Bishen Singh Bedi was battling age-related illnesses and had undergone a few surgeries in recent years. Bishen Singh Bedi, regarded as one of the world’s finest ever spin bowlers, captained India in 22 of his 67 Tests and took 266 wickets. He made his debut against West Indies in 1966 and played his last Test against England at The Oval in 1979.
Bishen Singh Bedi also played English County Cricket for Northamptonshire and finished his career with 1,560 first-class wickets, the highest by any Indian bowler.
Legendary Indian Spinner was an integral part of a famed quartet of India’s world-beating spin bowlers in the 1960s and 70s, which included Erapalli Prasanna, Bhagwat Chandrasekhar and Srinivas Venkataraghavan. Notably, in 2021, Bedi was picked by readers for a place in British Broadcasting Corporation Sport’s all-time India Test XI.
Bishen Singh Bedi took birth in Amritsar, Punjab and began playing Cricket at school. When he turned 20, he became the 113th cricketer to represent India in Tests.

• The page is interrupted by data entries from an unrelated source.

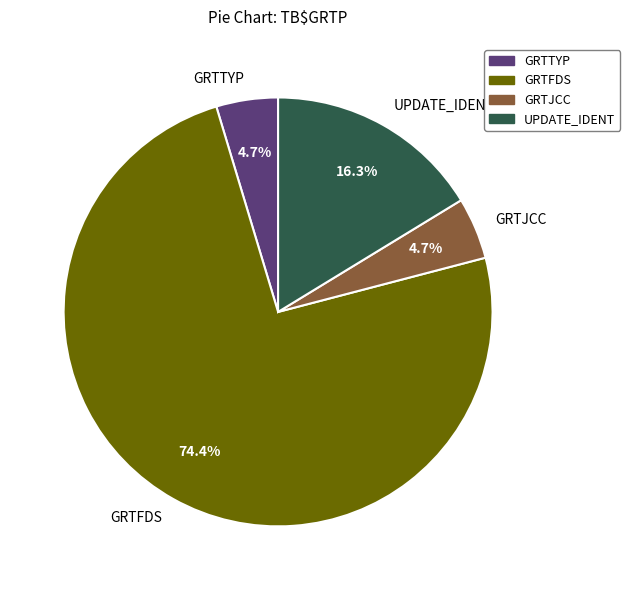

True or false: GRTTYP accounts for 18% of the total.

False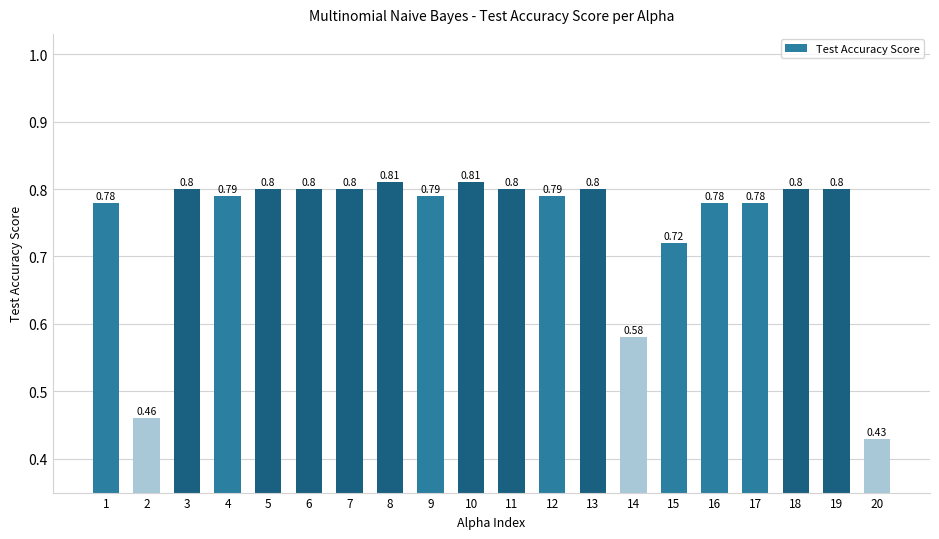

What is the sum of all values?

14.9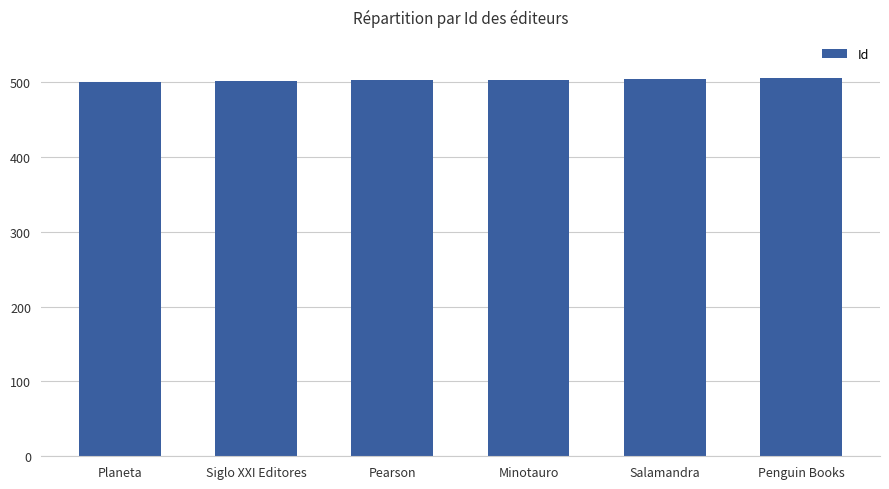

What position from the left is Siglo XXI Editores?

2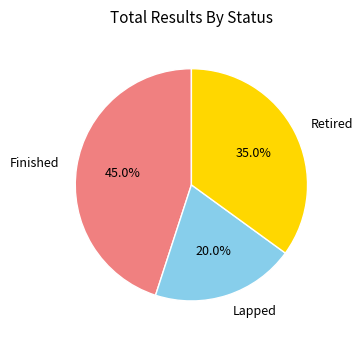

To the nearest percent, what portion does Finished represent?

45%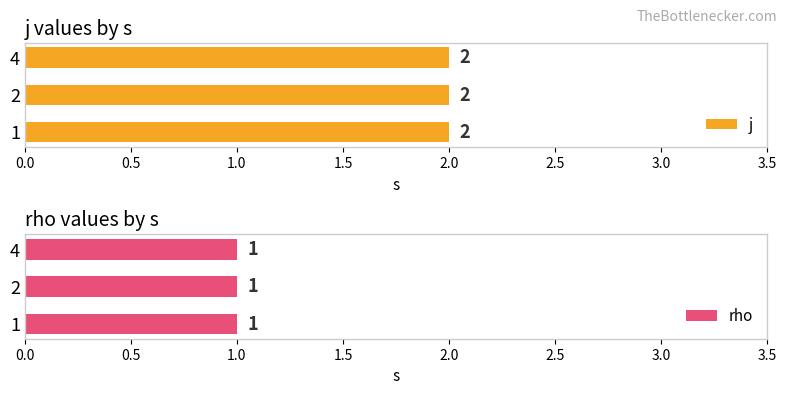

Rank the categories by j value from highest to lowest.

1, 2, 4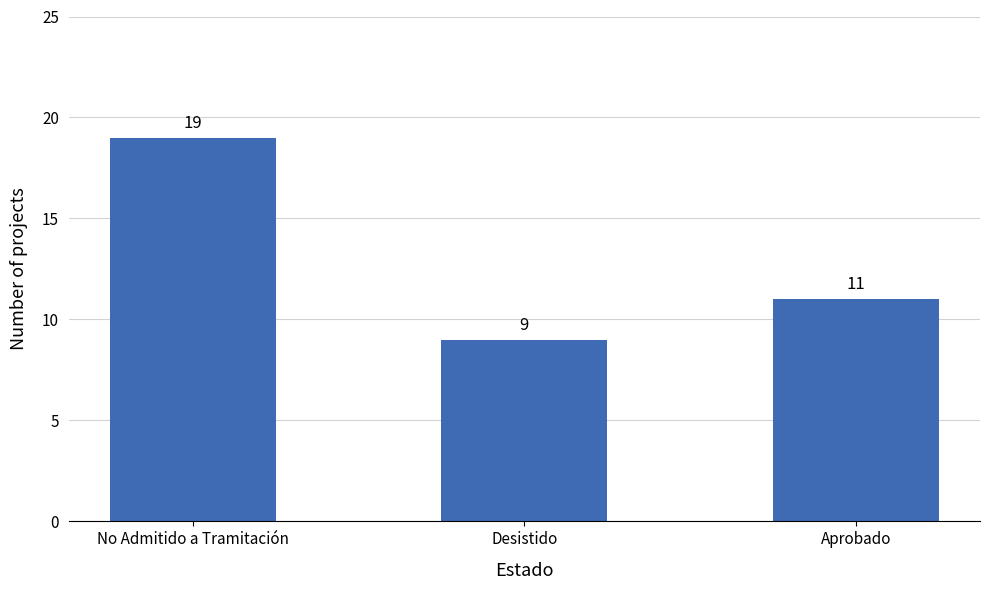

What is the greatest value displayed?

19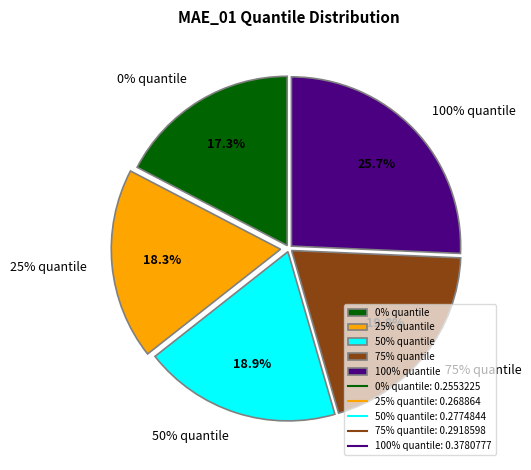

The 100% quantile slice represents 26% of the pie. True or false?

True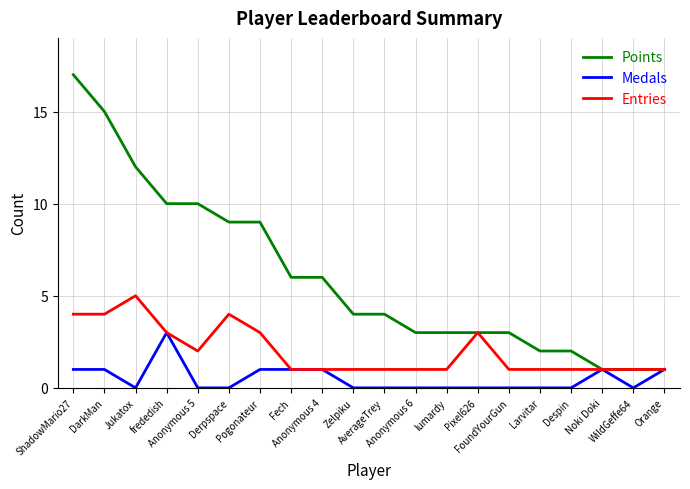

How many lines are shown in the chart?

3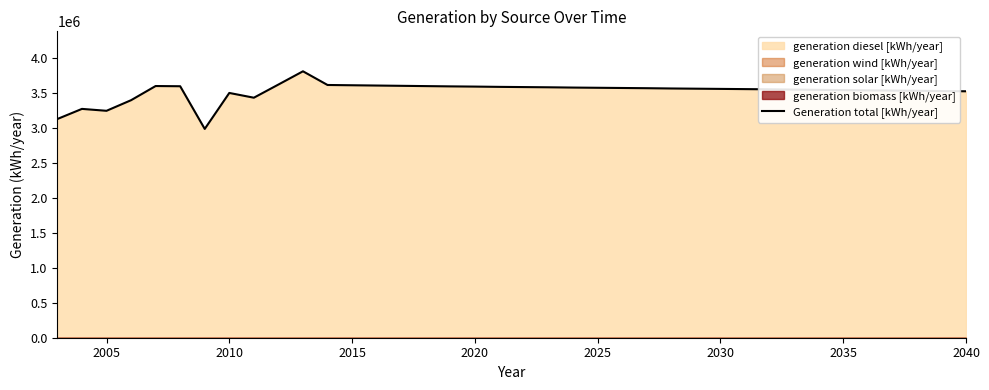

What is the sum of all values?

133842012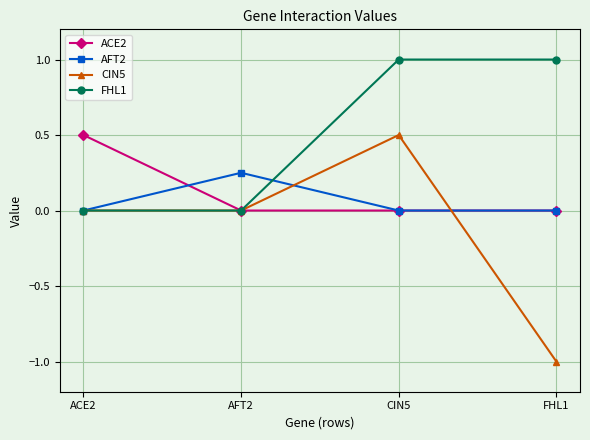

What is the value of the CIN5 point at the 3rd from the left?

0.5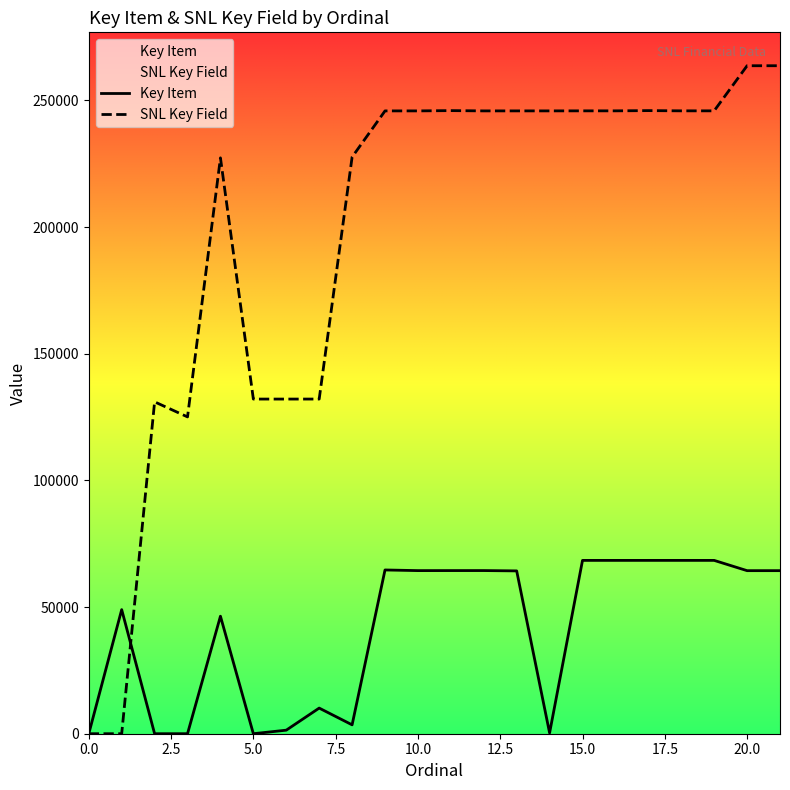

What are all the series names shown in the legend?

Key Item, SNL Key Field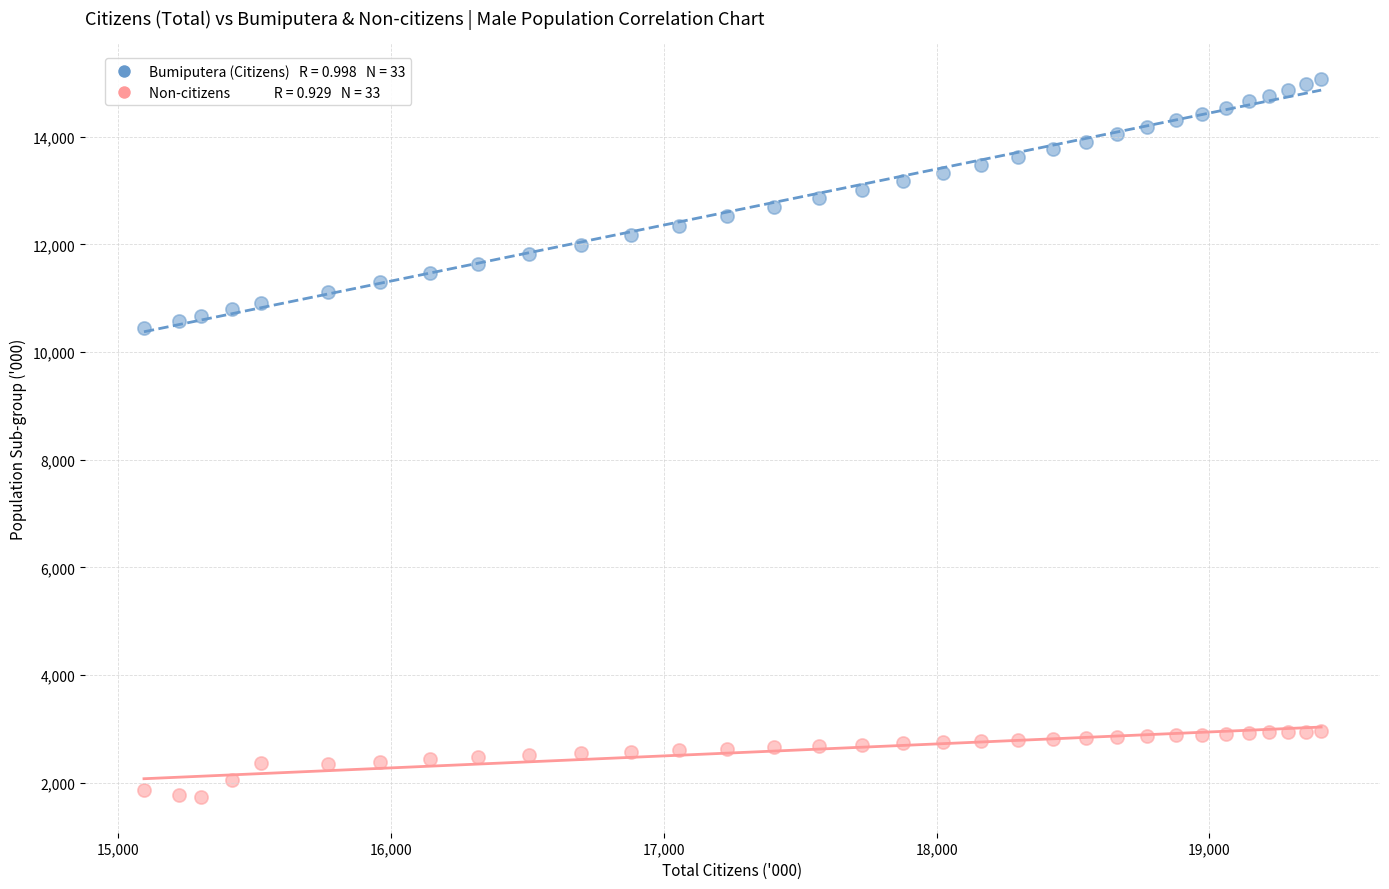

Across all data points, what is the range of Y values (max minus min)?

13331.9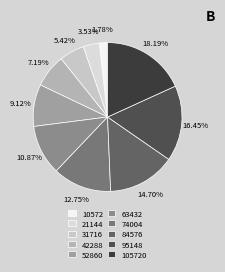

Which category has the biggest portion of the pie?

105720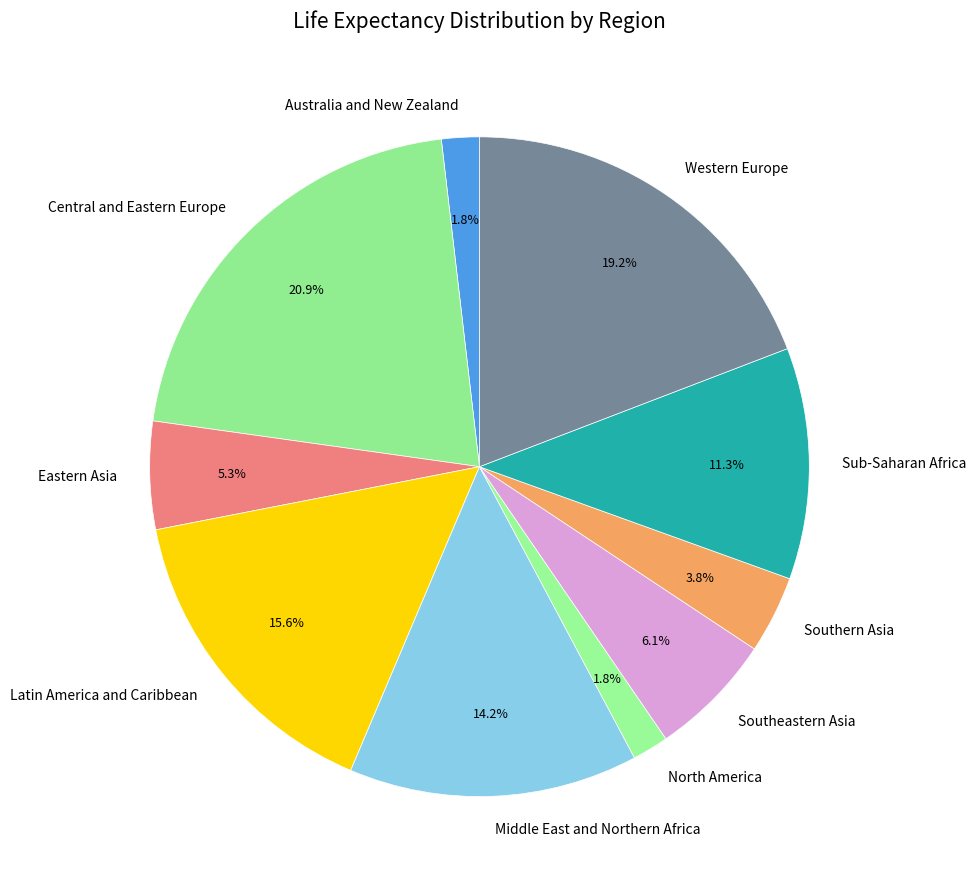

To the nearest percent, what is the difference between the Middle East and Northern Africa and Eastern Asia slice percentages?

9%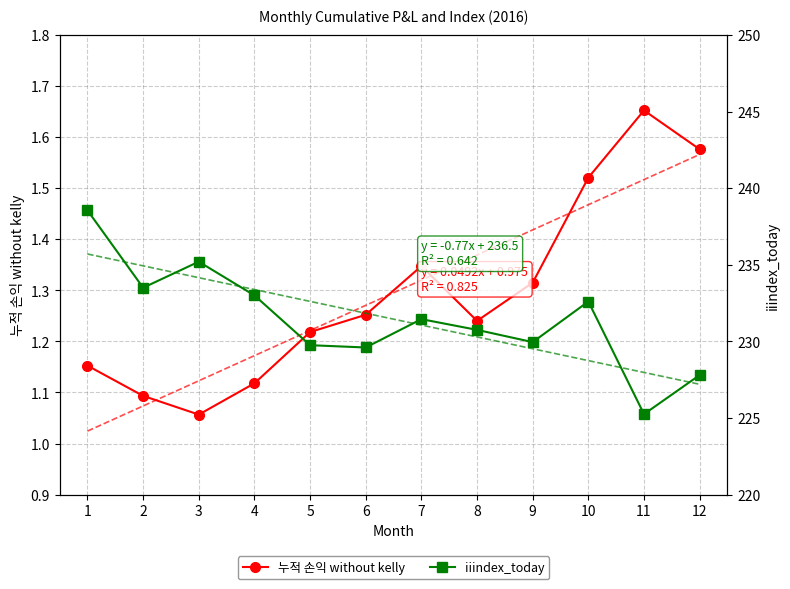

What is the average value of the iiindex_today series?

231.5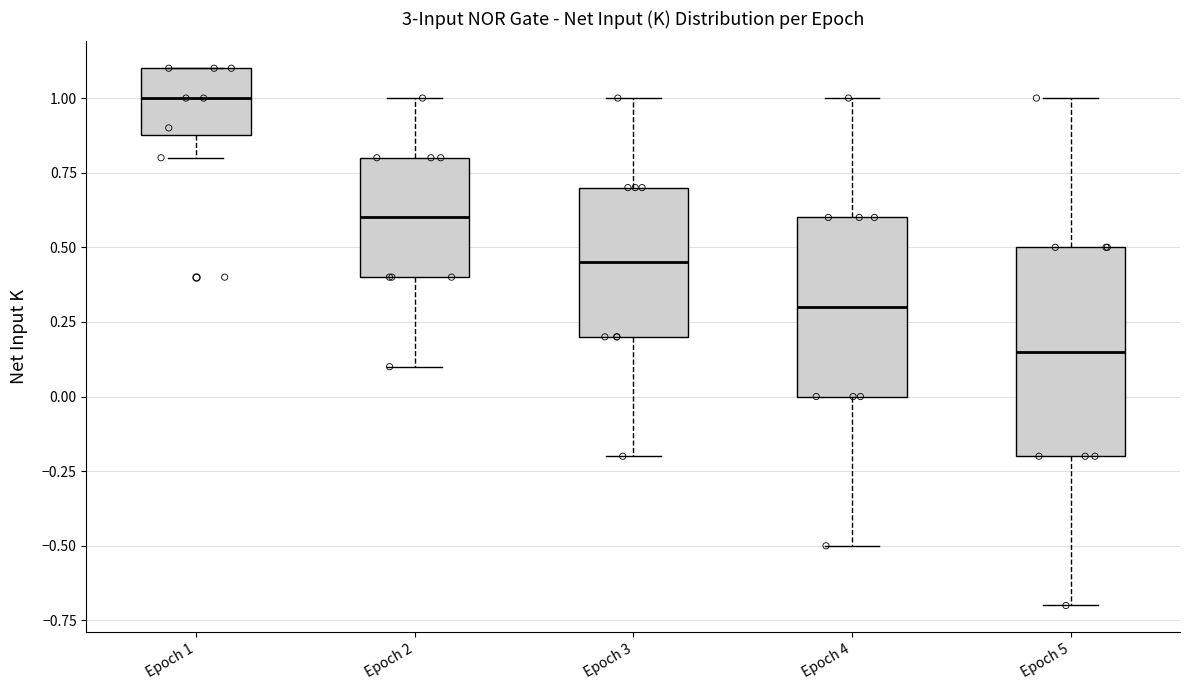

Reading left to right, transcribe this box plot: for each box, give where its median line is, the range the box spans, and where its two whiskers end, as read against the y-axis. The values are not printed on the chart, so give them approximately, as read against the axis.

Epoch 1: median 1.00, box 0.90 to 1.10, whiskers 0.80 to 1.10
Epoch 2: median 0.60, box 0.40 to 0.80, whiskers 0.10 to 1.00
Epoch 3: median 0.45, box 0.20 to 0.70, whiskers -0.20 to 1.00
Epoch 4: median 0.30, box 0.00 to 0.60, whiskers -0.50 to 1.00
Epoch 5: median 0.15, box -0.20 to 0.50, whiskers -0.70 to 1.00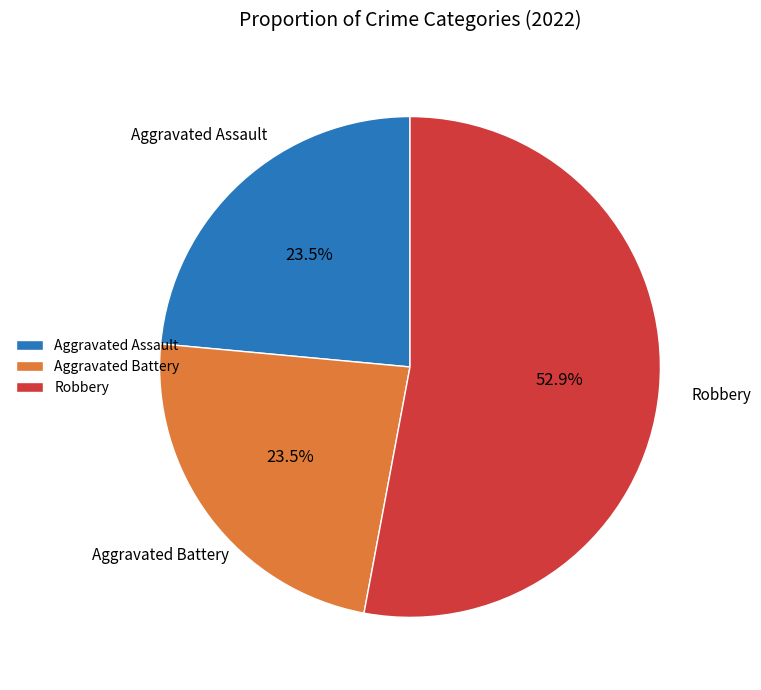

What is the largest slice in the pie chart?

Robbery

Over a 12-year career, his best bowling performance came in 1969 when he picked up seven wickets for 98 runs against Australia in Kolkata, a Test match that India lost.
In his trademark Pink or bright Blue turban, Bishen Singh Bedi was a spin bowling purist’s dream. With a languid run-up and a fluid action, bowling came naturally to him. A cricket writer described the left arm spinner as stealthy, silent and deadly, a master of deception who conjured variations in flight, loop, spin and pace without any perceptible change in action.
Bishen Singh Bedi flighted the ball higher than any bowler in International Cricket; if he could challenge quick-footed batsmen thus, it was only because his command was so complete that he would make the ball descend far quicker than it went up, wrote Ramachandra Guha, a historian and author of A Corner of a Foreign Field, a book on Indian cricket.
Once in England, Bishen Singh Bedi picked up two dogs from a kennel, named them Charles and Diana and took them to India. At the London airport, an official asked him, “Are you taking the mickey out of our royalty?”. A deadpan Bedi replied: “No! I am taking the royalty with me.”
Thus, Bishen Singh Bedi, in many ways, happened to be irreverent personality and a rebel of sorts. Not to forget, of course, one of the greatest cricketers of all time.